Семен поглядел на Малахова внимательно и сощурил один гл аз.
— Вася, не финти, — сказал он. — Я знаю, зачем ты приехал. Только у нас тебе ничего не обломится, а у них вообще некого брать.
Малахов усмехнулся.
— Почему же некого? — спросил он после паузы. Скрывать от Семена было глупо, к тому же Семен мог чем-нибудь помочь. Когда эта мысль пришла в голову, Малахов уже не жалел, что встретил Семена.
— Да кого у них брать? Я их знаю, видел. Зола, а не команда. Зола, зола! — с неожиданной пылкостью проговорил Семен, и лицо его побагровело.
— А Бурицкого, например?
— Зола! — отмахнулся Семен. — Центральный защитник, что ли? Хотя… Этот ничего. — Помолчав, он повторил: — Этот ничего, Бурицкий его фамилия?
— Бурицкий.
— Он ничего. Малость соображает.
Семен снял плащ, кинул его на диван и заходил по комнате. «Как он растолстел, черт! — подумал Малахов. — А был когда-то худенький, легкий, как стриж. Настоящий краек».
— Они в этой гостинице живут, — сказал Семен, остановившись. — Поговорил бы с ним сейчас — и все дела. Раз-раз — и на матрац.
— Сейчас неловко, — сказал Малахов. — Неловко до игры.
— Чего неловко? Неловко, знаешь, чего бывает? Могу я поговорить, если хочешь.
Малахов на мгновение заколебался.
— Нет, сейчас не надо, — сказал он.
— Эх ты, нюня! Давай я пойду к дежурной, она его вызовет по-тихому. Меня тут все знают. Она мне сделает по-тихому. Ну?

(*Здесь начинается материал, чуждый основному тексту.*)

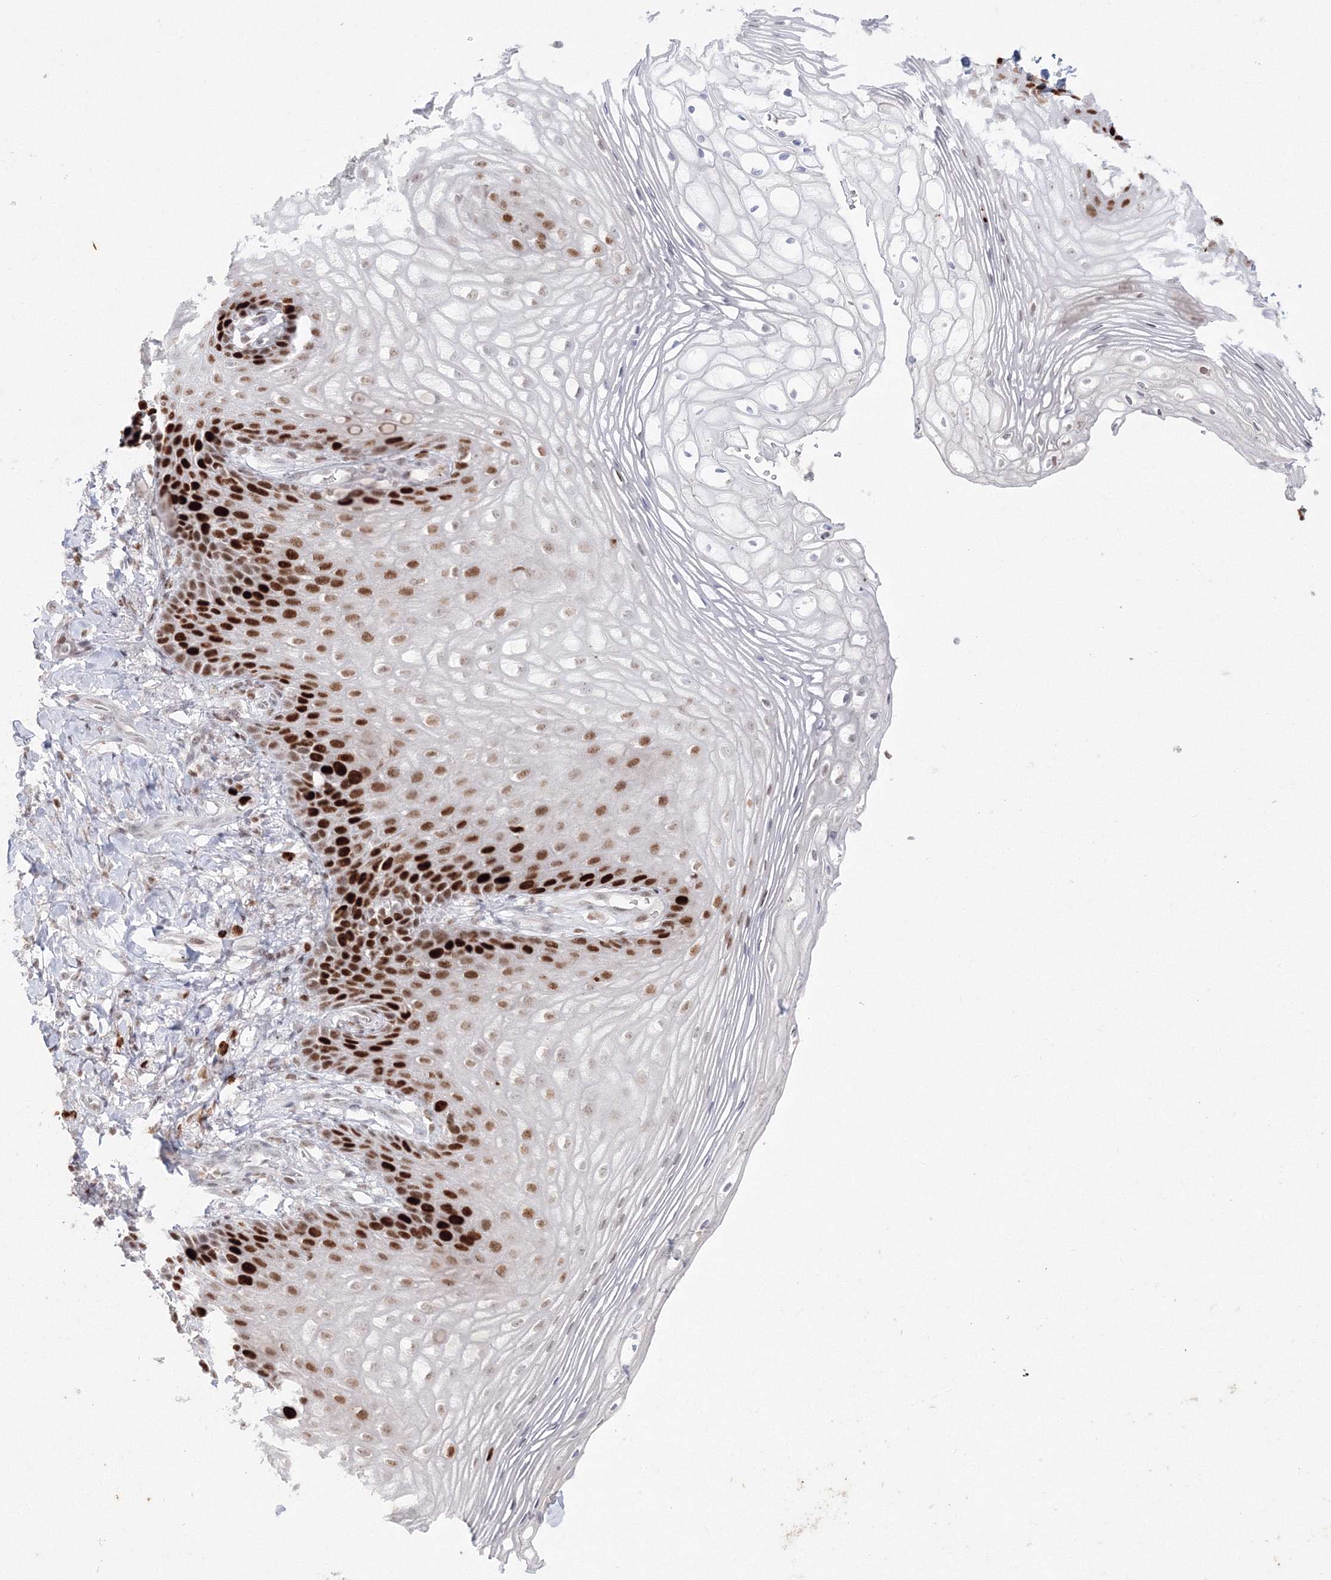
{"staining": {"intensity": "strong", "quantity": "25%-75%", "location": "nuclear"}, "tissue": "vagina", "cell_type": "Squamous epithelial cells", "image_type": "normal", "snomed": [{"axis": "morphology", "description": "Normal tissue, NOS"}, {"axis": "topography", "description": "Vagina"}], "caption": "Immunohistochemical staining of benign human vagina demonstrates high levels of strong nuclear staining in approximately 25%-75% of squamous epithelial cells. (DAB (3,3'-diaminobenzidine) IHC with brightfield microscopy, high magnification).", "gene": "LIG1", "patient": {"sex": "female", "age": 60}}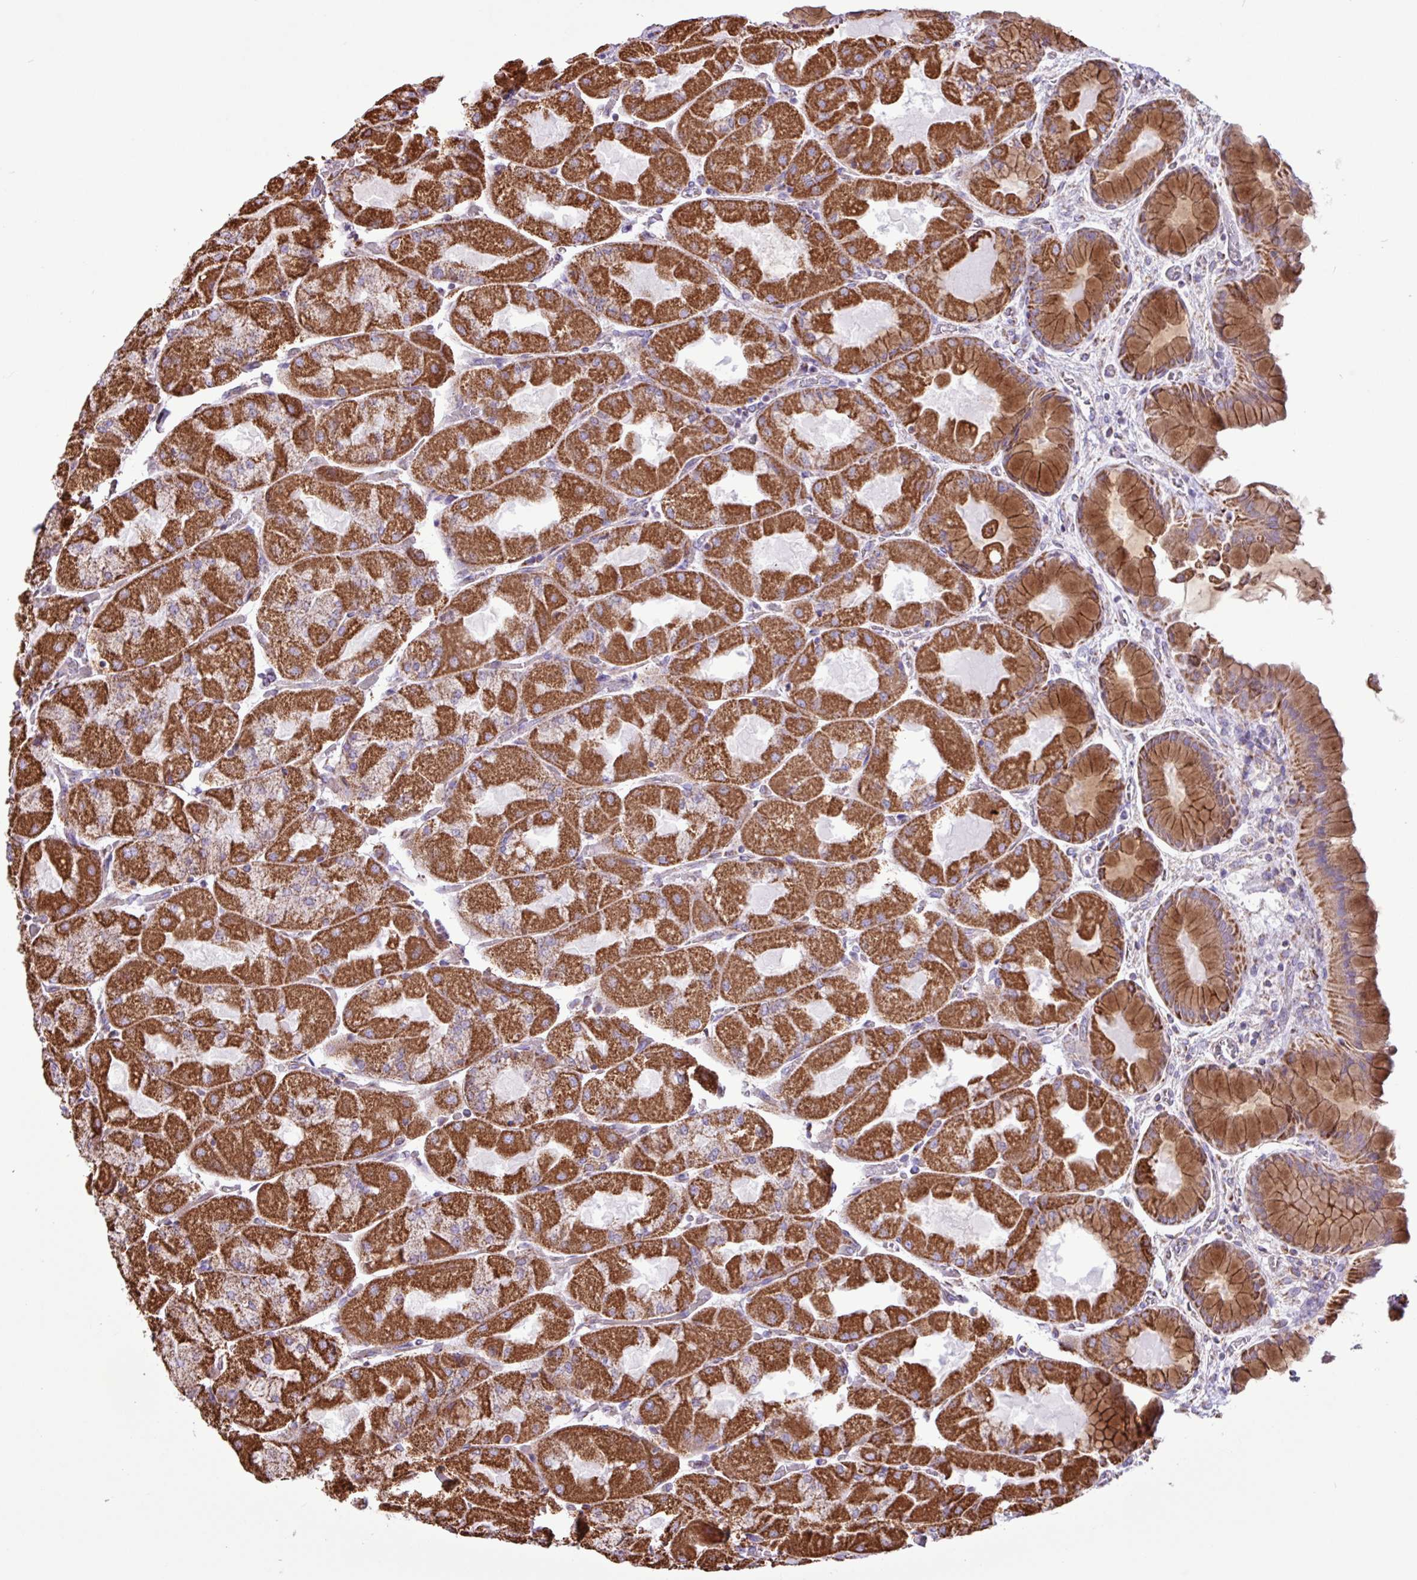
{"staining": {"intensity": "strong", "quantity": ">75%", "location": "cytoplasmic/membranous"}, "tissue": "stomach", "cell_type": "Glandular cells", "image_type": "normal", "snomed": [{"axis": "morphology", "description": "Normal tissue, NOS"}, {"axis": "topography", "description": "Stomach"}], "caption": "Stomach stained with immunohistochemistry exhibits strong cytoplasmic/membranous staining in approximately >75% of glandular cells.", "gene": "RTL3", "patient": {"sex": "female", "age": 61}}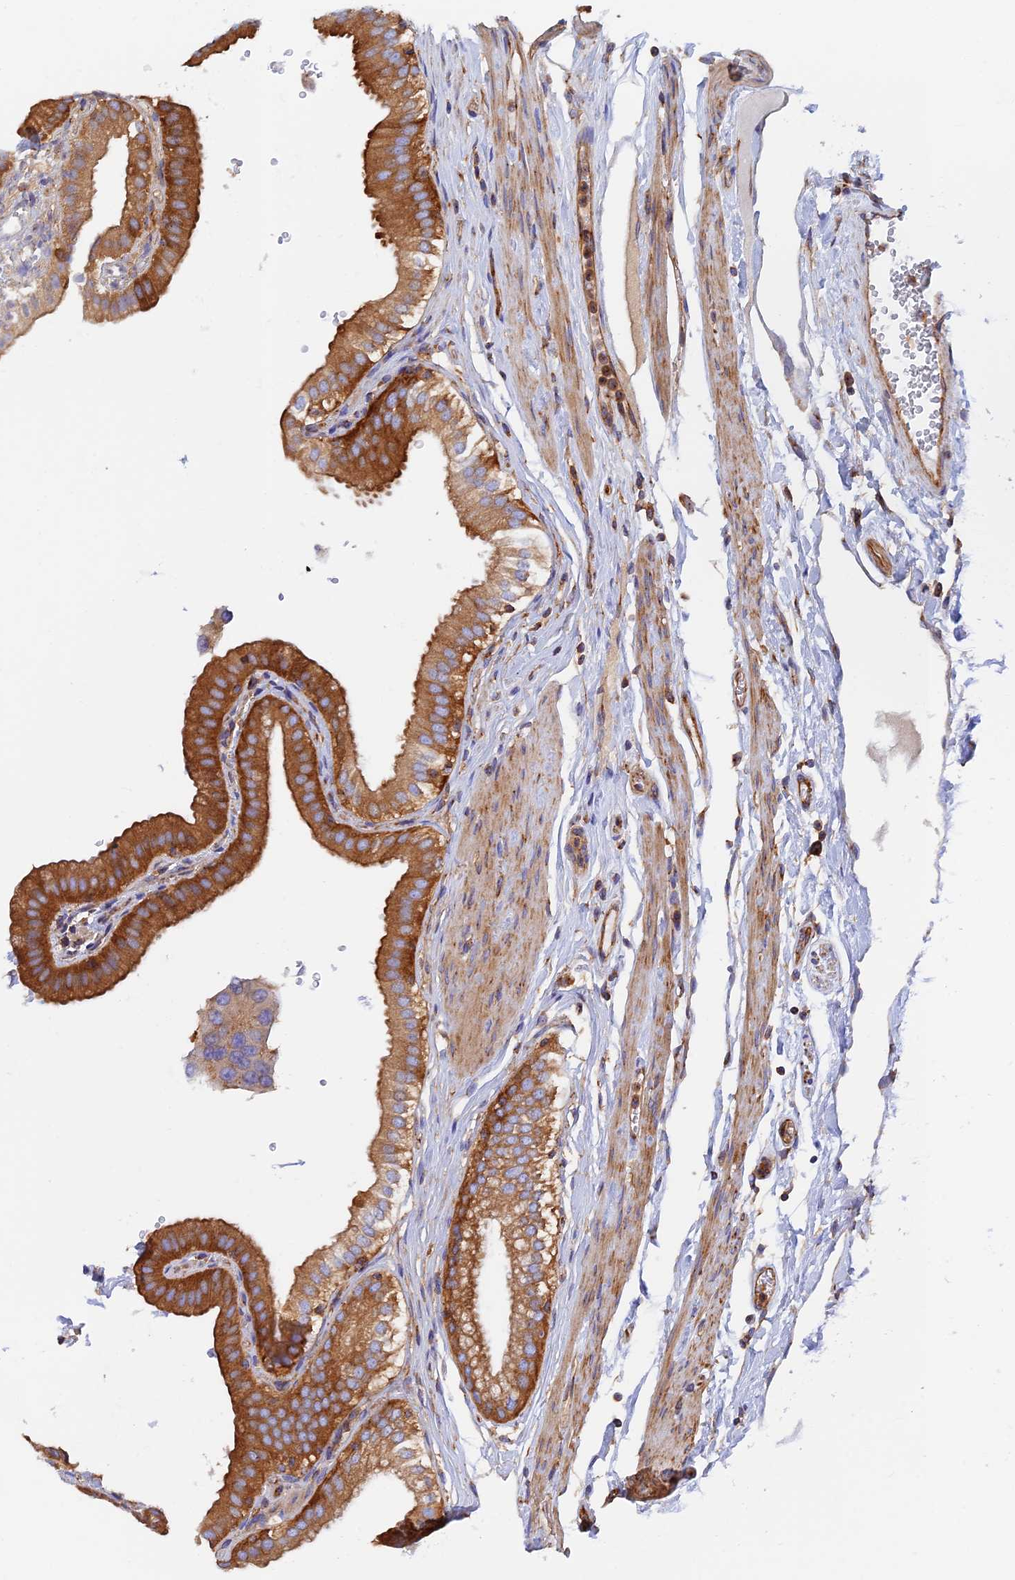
{"staining": {"intensity": "strong", "quantity": ">75%", "location": "cytoplasmic/membranous"}, "tissue": "gallbladder", "cell_type": "Glandular cells", "image_type": "normal", "snomed": [{"axis": "morphology", "description": "Normal tissue, NOS"}, {"axis": "topography", "description": "Gallbladder"}], "caption": "Immunohistochemical staining of normal gallbladder shows high levels of strong cytoplasmic/membranous positivity in about >75% of glandular cells. (DAB (3,3'-diaminobenzidine) IHC, brown staining for protein, blue staining for nuclei).", "gene": "DCTN2", "patient": {"sex": "female", "age": 61}}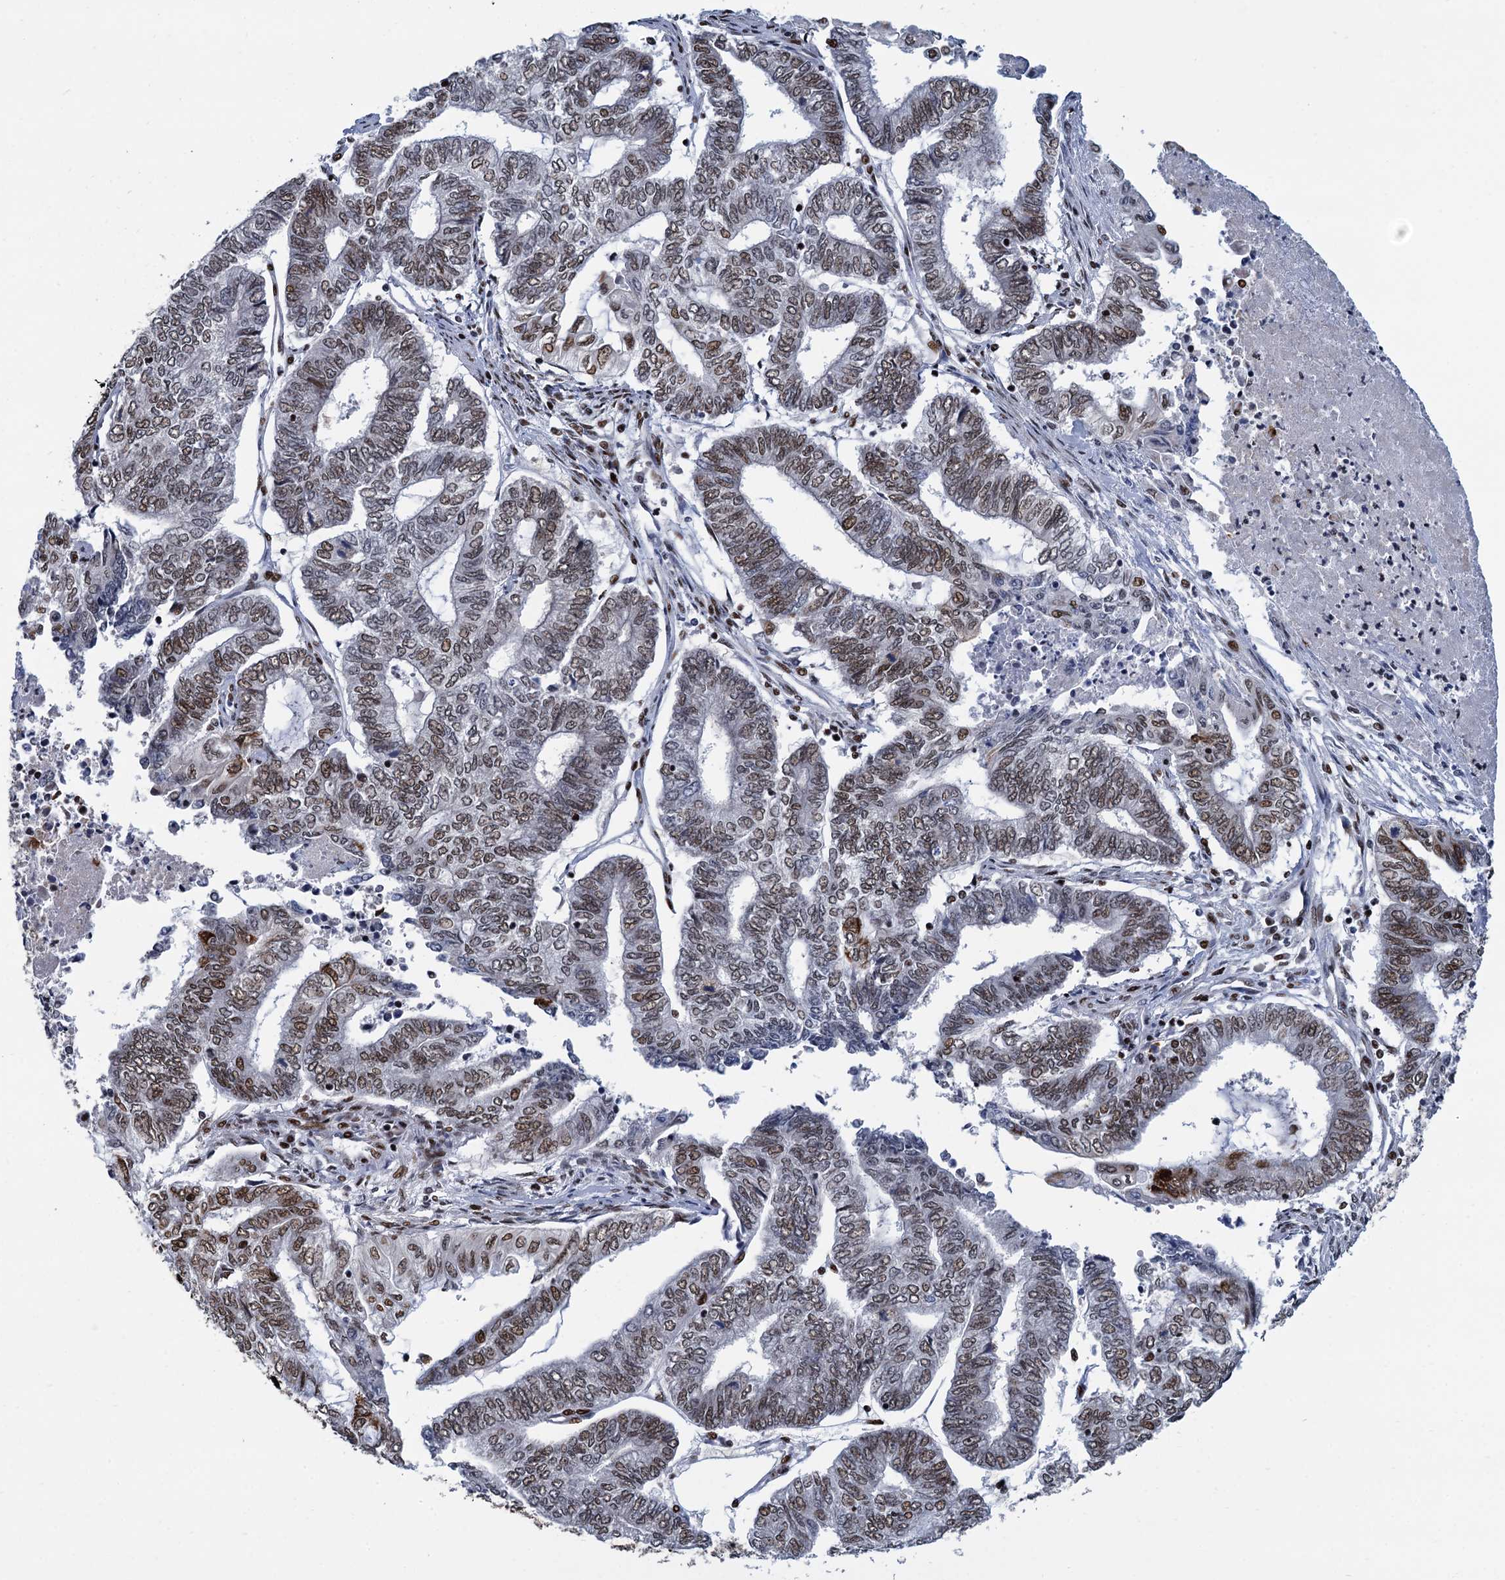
{"staining": {"intensity": "moderate", "quantity": ">75%", "location": "nuclear"}, "tissue": "endometrial cancer", "cell_type": "Tumor cells", "image_type": "cancer", "snomed": [{"axis": "morphology", "description": "Adenocarcinoma, NOS"}, {"axis": "topography", "description": "Uterus"}, {"axis": "topography", "description": "Endometrium"}], "caption": "This micrograph displays immunohistochemistry staining of human endometrial cancer, with medium moderate nuclear expression in about >75% of tumor cells.", "gene": "PPP4R1", "patient": {"sex": "female", "age": 70}}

Он горел желанием немедленно принять участие в деле, и Малахов понимал причины этой горячности.
— Чего ты волнуешься, Сеня? Все равно ваши выиграют.
— А кто говорит? Двух вопросов быть не может! — заносчиво ответил Семен. — А я, между прочим, не волнуюсь.
После этого он унялся и больше не предлагал своих услуг.
Было половина второго. Они решили немного пройтись по городу. Семен еще утром сообщил динамовскому тренеру Коле Латсону, что Малахов в городе, и Латсон обещал в два часа подъехать на машине к гостинице, чтобы вместе отправиться на стадион. Конспирация лопнула. Уже все знали о приезде Малахова.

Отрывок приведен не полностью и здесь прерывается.